O paradoxo solar: como Portugal se tornou líder europeu enquanto famílias enfrentam barreiras
Num país onde o sol brilha mais de 300 dias por ano, a energia solar deveria ser uma evidência. Contudo, Portugal vive um paradoxo fascinante: enquanto lidera os rankings europeus de capacidade instalada per capita, milhares de portugueses continuam à espera na fila para aceder a esta revolução energética. A história que se desenrola nos telhados e nos campos portugueses é mais complexa do que os números sugerem.

Nos últimos três anos, Portugal transformou-se num caso de estudo internacional. De acordo com dados da REN, a capacidade solar instalada quadruplicou, atingindo valores que colocam o país à frente de gigantes como a Alemanha e a França. Os megaparques solares no Alentejo tornaram-se paisagem comum, com painéis a estender-se até onde a vista alcança. Mas esta expansão vertiginosa esconde uma realidade menos glamorosa: a burocracia que trava o potencial dos pequenos produtores.

O verdadeiro drama desenrola-se nas secretarias das câmaras municipais e nas filas de espera da rede elétrica. Maria Santos, professora de 54 anos de Évora, espera há 14 meses pela licença para instalar painéis no telhado da sua moradia. "Parece ironia", conta, enquanto aponta para o sol que incide sobre a sua varanda. "Vivo na cidade mais soalheira da Europa e não consigo aproveitar esta riqueza." A sua história repete-se em dezenas de municípios, onde os processos licenciativos podem demorar mais do que a própria instalação.

A revolução solar portuguesa divide-se em duas velocidades. De um lado, os grandes projetos que beneficiam de procedimentos acelerados e investimento internacional. Do outro, as famílias e pequenas empresas que navegam num labirinto de requisitos e prazos. Esta dualidade está a criar uma nova geografia energética no país, onde o acesso à energia limpa depende mais da escala do que da localização geográfica.

Os especialistas alertam para o risco de criar "ilhas solares" - zonas onde a concentração de grandes parques solares contrasta com a escassez de microprodução. "Estamos a construir uma rede que privilegia o wholesale em detrimento do retail", explica João Pereira, investigador do INEGI. "Isto pode comprometer a tão desejada democratização energética."

A crise energética acelerou a procura, mas não resolveu os estrangulamentos. As empresas instaladoras vivem um boom de encomendas, mas enfrentam dificuldades em cumprir prazos devido à escassez de componentes e à lentidão dos processos administrativos. "Temos clientes que assinam contrato em janeiro e só conseguimos iniciar obras em setembro", confessa Ricardo Mendes, gestor de uma PME do setor.
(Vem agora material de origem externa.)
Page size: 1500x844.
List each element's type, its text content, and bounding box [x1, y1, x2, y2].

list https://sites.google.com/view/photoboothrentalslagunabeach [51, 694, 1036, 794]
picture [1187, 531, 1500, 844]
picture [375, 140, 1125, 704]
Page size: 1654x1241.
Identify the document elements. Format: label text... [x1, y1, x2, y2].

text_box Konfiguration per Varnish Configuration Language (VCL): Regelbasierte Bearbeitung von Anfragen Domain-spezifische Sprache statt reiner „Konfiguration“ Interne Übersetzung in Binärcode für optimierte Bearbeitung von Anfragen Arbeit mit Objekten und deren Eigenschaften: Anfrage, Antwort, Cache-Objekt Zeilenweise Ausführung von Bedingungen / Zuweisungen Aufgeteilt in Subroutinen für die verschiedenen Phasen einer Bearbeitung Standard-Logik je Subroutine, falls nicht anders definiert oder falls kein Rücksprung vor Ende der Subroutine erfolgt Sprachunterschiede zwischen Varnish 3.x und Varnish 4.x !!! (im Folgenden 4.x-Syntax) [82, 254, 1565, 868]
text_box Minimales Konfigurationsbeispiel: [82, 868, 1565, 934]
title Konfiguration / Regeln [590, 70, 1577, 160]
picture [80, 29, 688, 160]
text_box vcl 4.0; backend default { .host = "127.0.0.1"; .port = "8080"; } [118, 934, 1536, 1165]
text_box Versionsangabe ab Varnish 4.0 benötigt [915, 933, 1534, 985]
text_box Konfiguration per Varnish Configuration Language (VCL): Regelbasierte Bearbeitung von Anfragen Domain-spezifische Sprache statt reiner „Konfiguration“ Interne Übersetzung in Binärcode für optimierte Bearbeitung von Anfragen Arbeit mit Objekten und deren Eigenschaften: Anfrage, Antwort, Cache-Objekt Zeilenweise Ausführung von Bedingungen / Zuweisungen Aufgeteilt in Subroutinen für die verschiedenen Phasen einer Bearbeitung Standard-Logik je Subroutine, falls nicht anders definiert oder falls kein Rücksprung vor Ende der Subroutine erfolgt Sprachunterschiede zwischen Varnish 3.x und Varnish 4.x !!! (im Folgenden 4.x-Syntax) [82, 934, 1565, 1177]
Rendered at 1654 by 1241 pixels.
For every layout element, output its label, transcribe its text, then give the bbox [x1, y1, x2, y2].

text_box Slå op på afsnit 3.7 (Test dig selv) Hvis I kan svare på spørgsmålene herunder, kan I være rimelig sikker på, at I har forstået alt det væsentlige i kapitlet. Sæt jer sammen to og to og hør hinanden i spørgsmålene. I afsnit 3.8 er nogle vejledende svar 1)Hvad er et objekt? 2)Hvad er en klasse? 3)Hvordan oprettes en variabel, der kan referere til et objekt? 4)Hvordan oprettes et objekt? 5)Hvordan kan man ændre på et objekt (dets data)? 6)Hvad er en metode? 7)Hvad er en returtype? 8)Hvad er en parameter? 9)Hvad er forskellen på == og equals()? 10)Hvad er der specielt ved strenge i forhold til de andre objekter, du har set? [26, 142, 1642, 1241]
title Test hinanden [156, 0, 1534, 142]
O governo reconhece o problema e promete simplificar os procedimentos. O novo programa de apoio à autoprodução, anunciado no último Orçamento do Estado, prevê a criação de balcões únicos para licenciamento. Mas as medidas ainda não se materializaram no terreno, deixando muitos portugueses num limbo energético.

Enquanto isso, a indústria solar continua a inovar. As novas tecnologias de armazenamento e os painéis bifaciais estão a aumentar drasticamente a eficiência dos sistemas. Os parques solares flutuantes, como o que está a ser construído no Alqueva, mostram como Portugal está a explorar soluções criativas para maximizar o potencial solar.

O verdadeiro teste à revolução solar portuguesa não será técnico, mas social. Conseguirá o país garantir que esta transição energética beneficia todos os cidadãos, e não apenas os grandes investidores? A resposta pode definir não apenas o futuro energético de Portugal, mas o modelo de sociedade que queremos construir.

Os próximos meses serão decisivos. Com a Europa a acelerar a transição verde e os preços da energia a manterem-se voláteis, Portugal tem uma oportunidade histórica para se afirmar como laboratório de soluções energéticas. Mas para isso, terá de resolver o paradoxo que atualmente caracteriza o seu setor solar: muita luz, mas ainda muitas sombras.